If a complex web of information gathering, processing, and distribution nodes is vital to the smooth functioning of a purposive organization, the destruction of any of those nodes will impede it. The complete destruction of all the nodes of any of those three categories will kill it.
Of course, in (nonviolent) political interplay, all the strokes are informational:
- Propositions about rights and justice;
- Evidence and conjectures about the consequences of various public policies;
- Statements about particular persons, their abilities, backgrounds, characters, and agendas.
Therefore, if one side can destroy or invalidate some aspect of the other side's information-handling mechanisms that feed the above conduits of exchange, the former has gained a significant advantage over the latter. In our time, the Left has mounted assaults upon all three.
"Rights" and "justice" have been under attack for centuries, of course, but only recently -- about the last forty years -- have we seen the complete perversion of these concepts in service to a political agenda. The deliberate conflation of rights with desires and the replacement of justice by "social justice" in the attempt to make group entitlements a matter of "rights" have introduced such confusion into our discourse that we can no longer be sure we understand one another when those topics are introduced.
As for the consequences of public policies and proposed policies, there's a campaign of deception in progress as we speak, disputing (and sometimes concealing) the evidence about the destruction wrought by socialist measures. This is most visible in the health-care-reform debate, but it's also a factor in discussions of environmental protection, the quality of life of our poorest citizens, the effectiveness and costliness of "public" education, and other venues. You'd almost think someone wants to rehabilitate the Soviet Union and Maoist Red China. More important to current Americans, to the extent such campaigns succeed, they mislead persons into supporting policy proposals that will function to their (and everyone else's) detriment.

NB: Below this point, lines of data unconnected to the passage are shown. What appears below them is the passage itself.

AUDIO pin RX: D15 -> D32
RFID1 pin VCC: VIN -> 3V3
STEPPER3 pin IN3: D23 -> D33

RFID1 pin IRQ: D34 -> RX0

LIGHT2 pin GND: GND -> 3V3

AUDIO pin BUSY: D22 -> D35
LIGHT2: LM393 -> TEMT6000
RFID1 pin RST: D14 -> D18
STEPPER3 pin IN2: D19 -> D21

Third, attacking the messenger with vicious smears is now a favorite stroke on the Left. He who succeeds in unearthing and articulating the facts leftists are so desperate to conceal can expect to become the target of a campaign of calumny like nothing he's ever known. Glenn Beck isn't the only one, of course; just the currently most visible target. Every major voice on the Right that's succeeded in damaging Leftist nostrums or personalities with simple, objective reportage has come under the crosshairs. Some, such as Sarah Palin, Ezra Levant, Mark Steyn, and Kathy Shaidle, have suffered grievous financial loss even as they've been exonerated.
Persons with a functioning moral sense could never lower themselves to such tactics. Only one who believes that his Cause trumps all other considerations, moral or practical, could do it...which is a perfect description of the modern leftist.

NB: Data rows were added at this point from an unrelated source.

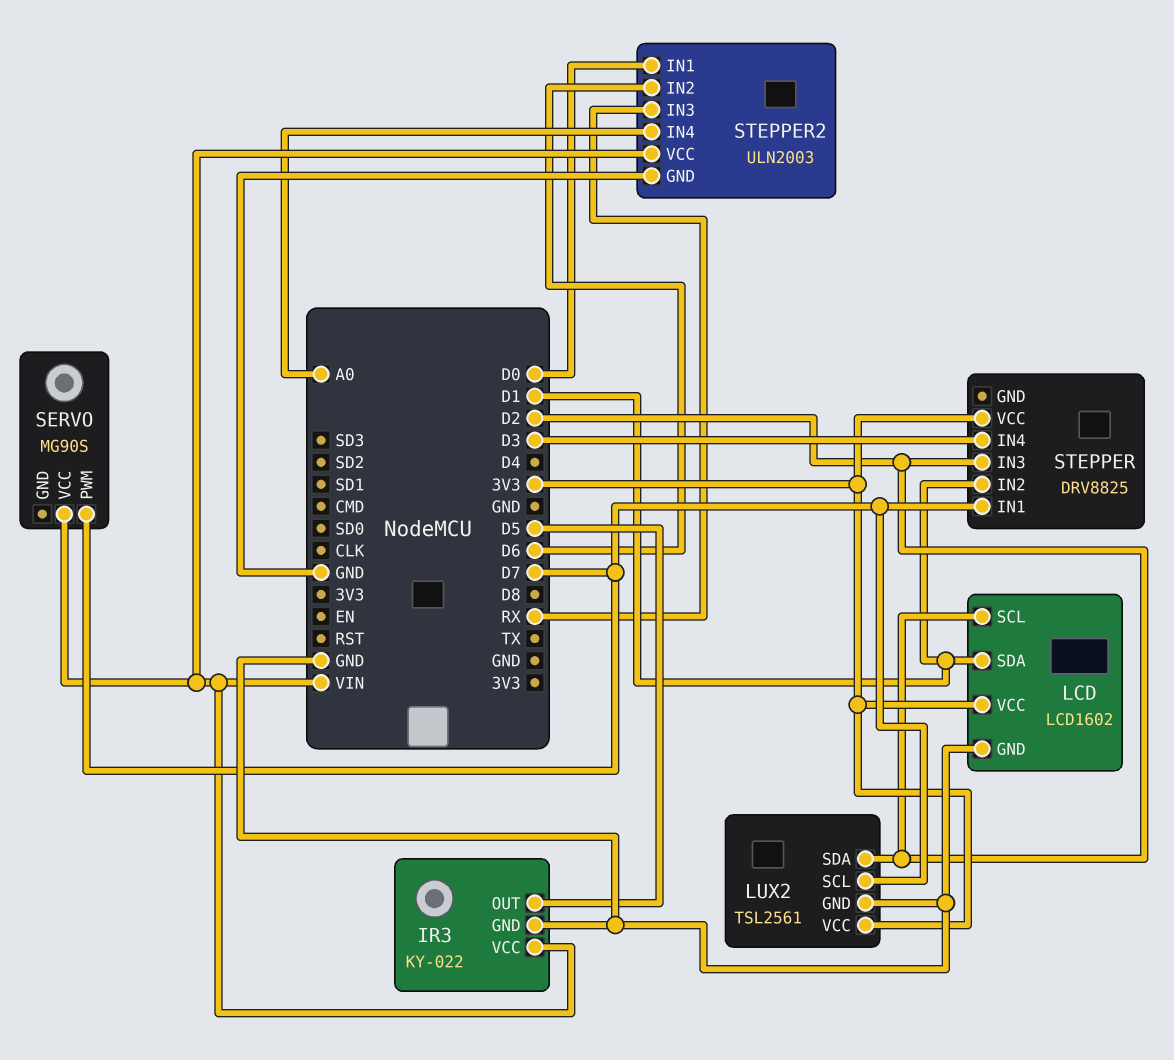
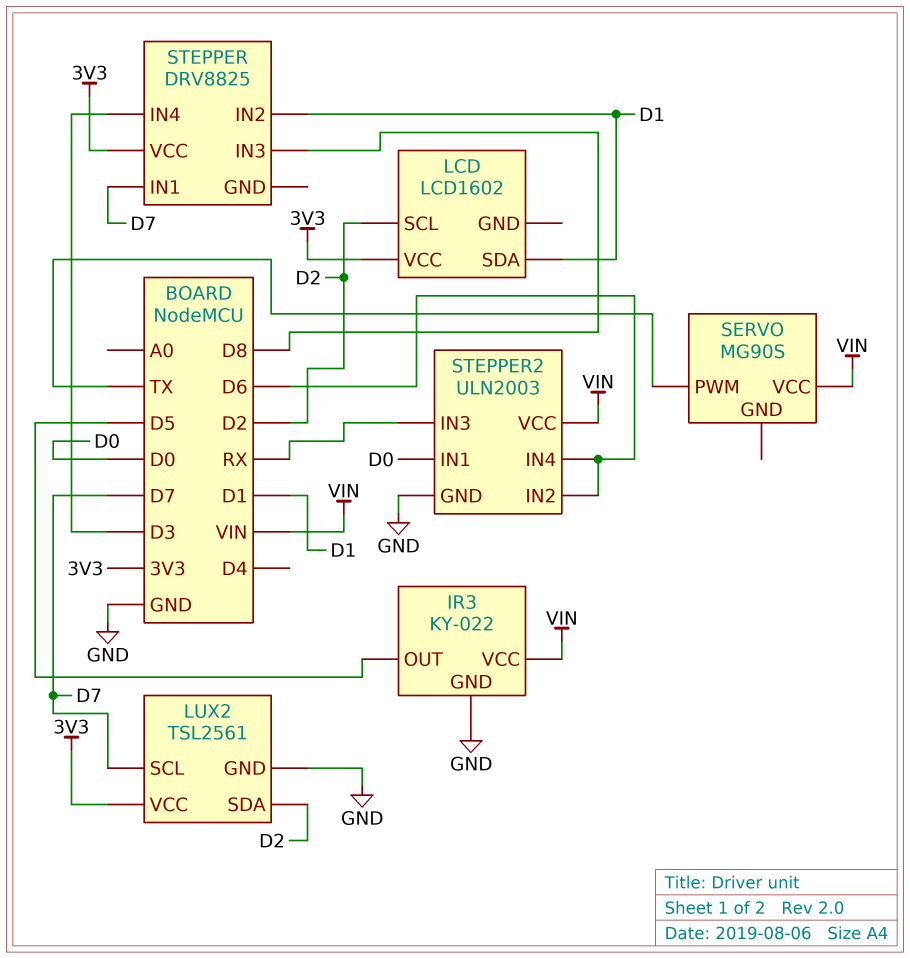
LCD pin GND: GND -> none
SERVO pin PWM: D7 -> TX
STEPPER pin IN3: D2 -> D8
STEPPER2 pin IN4: A0 -> D6

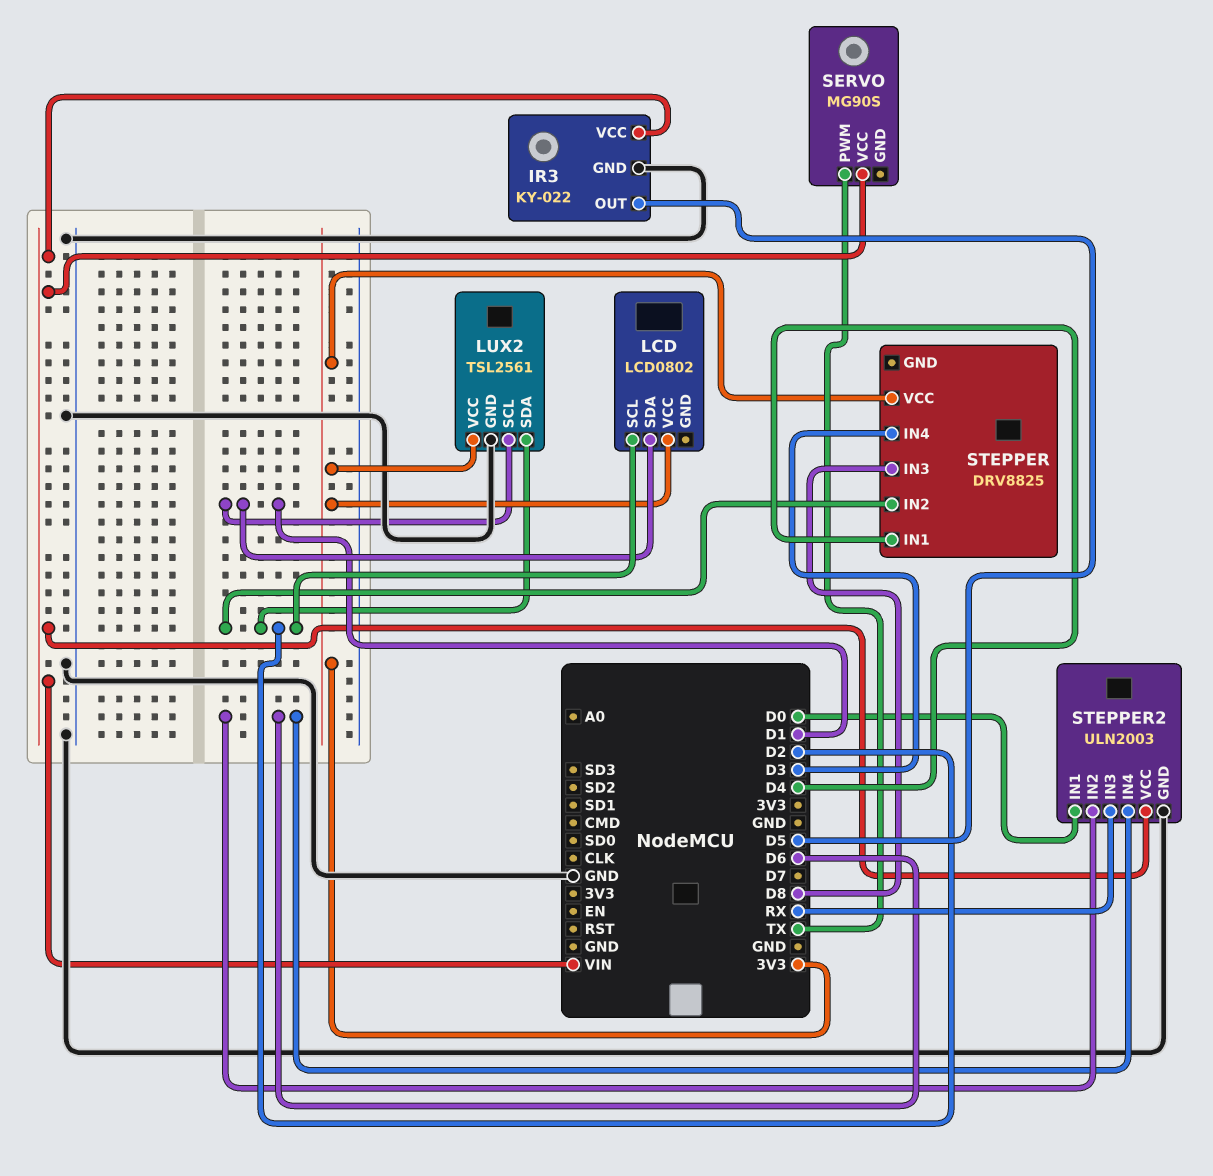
LCD: LCD1602 -> LCD0802
LUX2 pin SCL: D7 -> D1
STEPPER pin IN1: D7 -> D4
STEPPER pin IN2: D1 -> D2

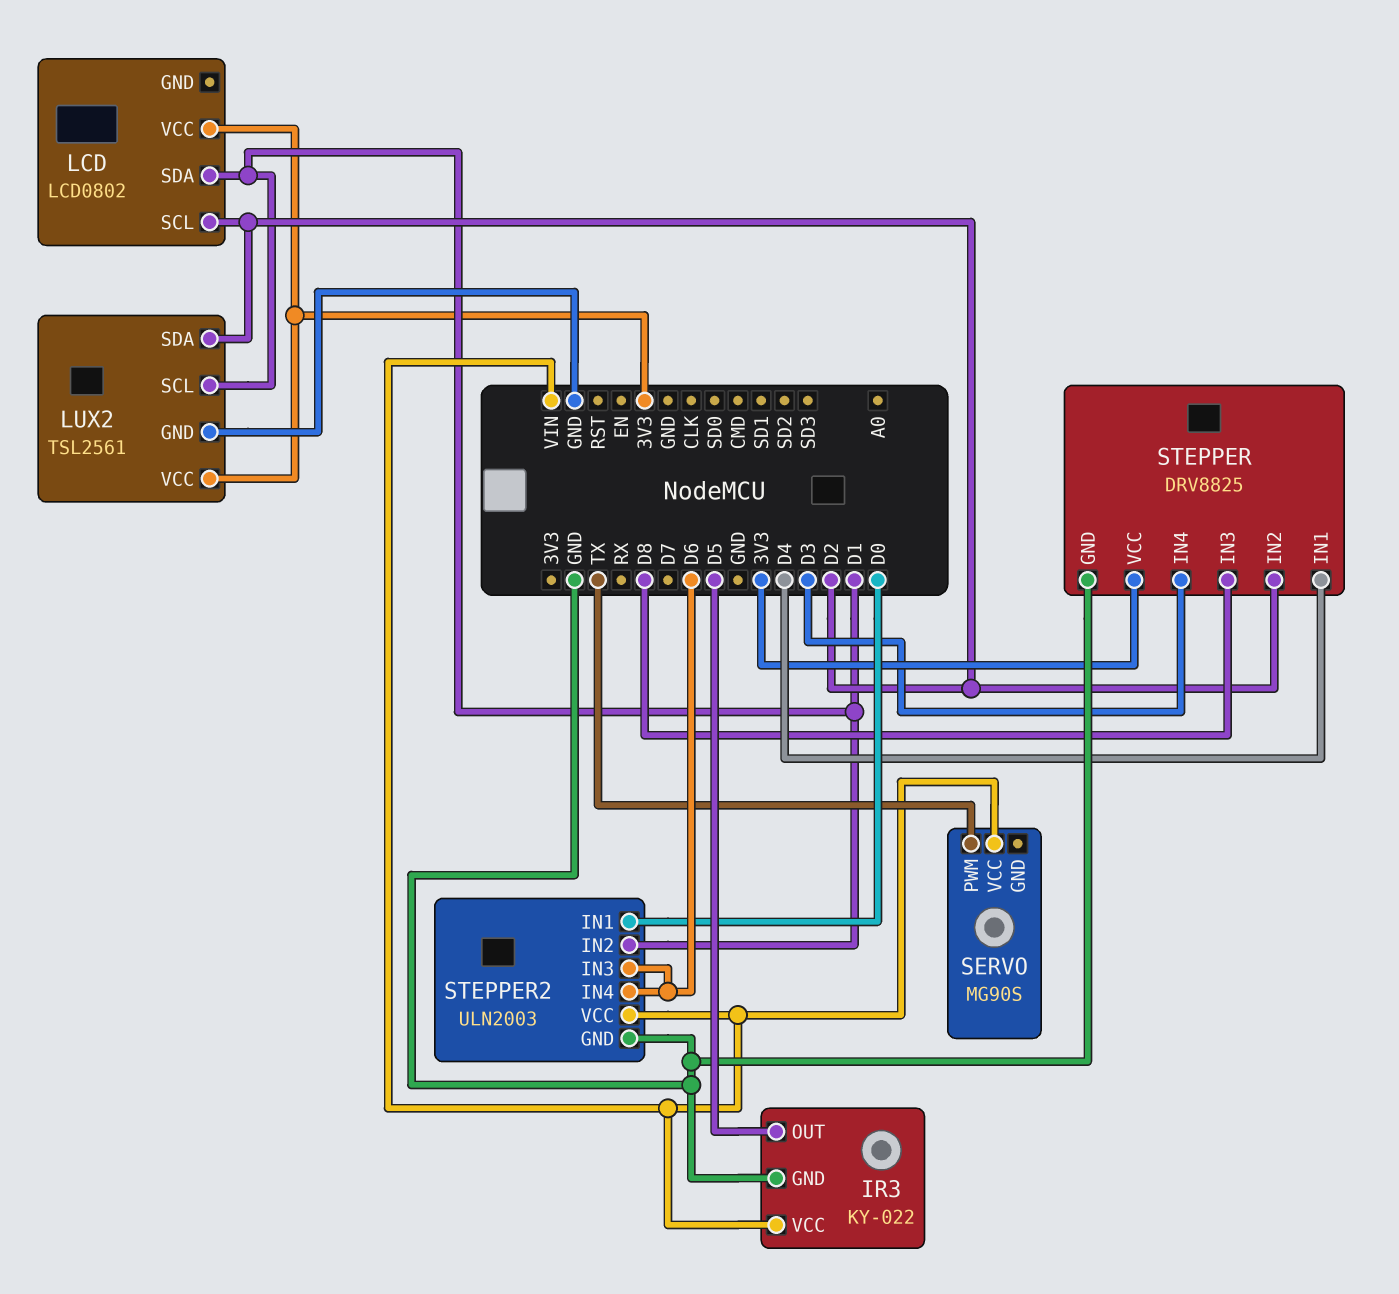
STEPPER pin GND: none -> GND
STEPPER2 pin IN2: D6 -> D1
STEPPER2 pin IN3: RX -> D6

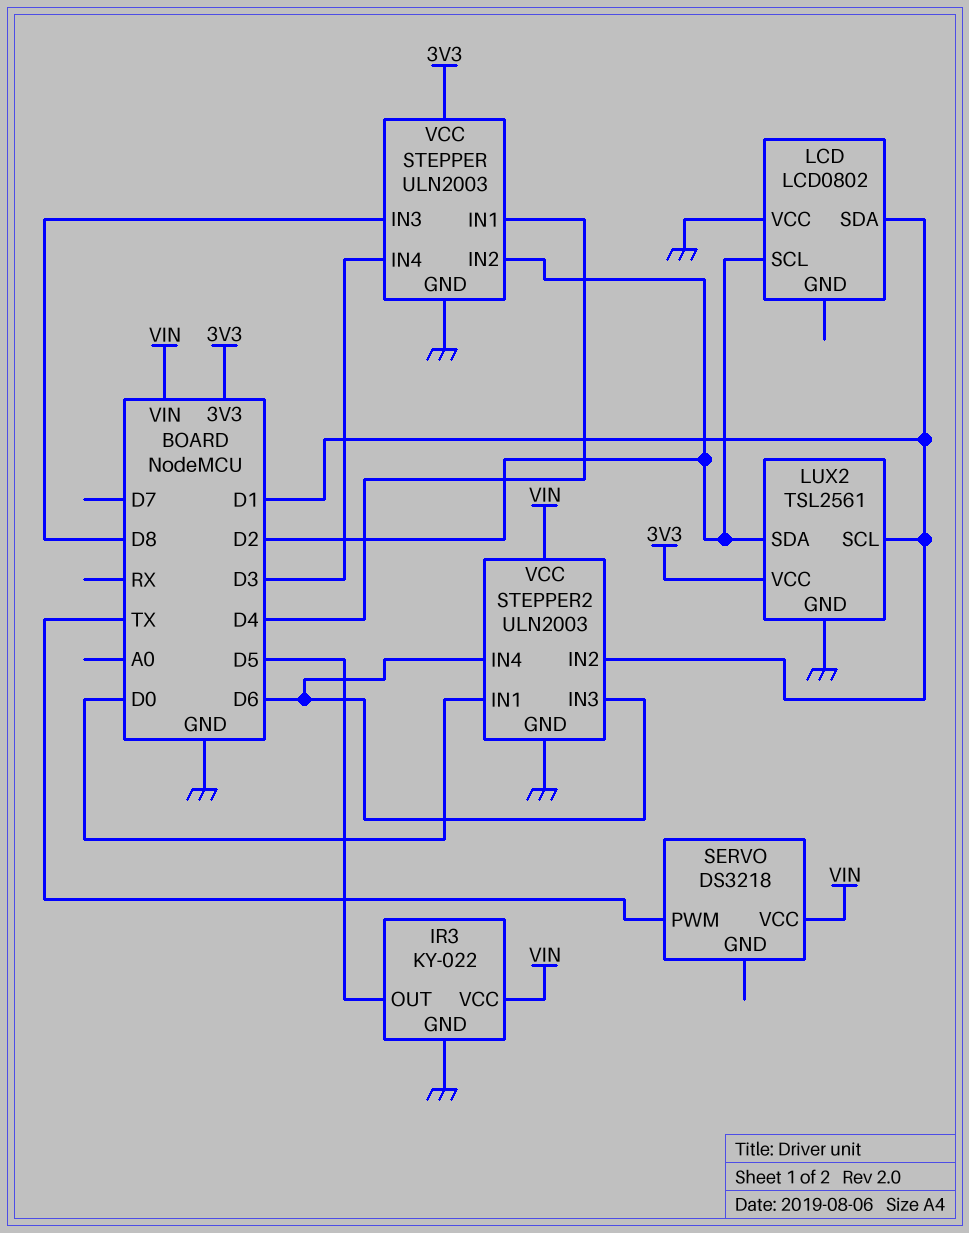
LCD pin VCC: 3V3 -> GND
SERVO: MG90S -> DS3218
STEPPER: DRV8825 -> ULN2003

But give them credit for grasping the essence of Information Age combat: First, target the information-processing nodes. Among other things, success at that can immunize one against any consequences of subsequent failure. As G. Harry Stine once observed, you can get away with anything if you can alter the System swiftly enough that it fails to recognize your transgression.
We of the pro-freedom Right must get much, much better at defending our information web. We generally succeed in exonerating our messengers when they're attacked, but at this time it takes longer, and costs more, than it should. As for the evidence about the failures of the Omnipotent State, the key roadblocks are in the media and the schools, especially our academies of "higher learning." Finally, a relentless counterattack in defense of key political and moral terms is critical; all other considerations pale before that need. To communicate, we must have words with agreed-upon public meanings, consistent in application wherever and whenever they're used.
It's time for the Right to get in step with the Information Age.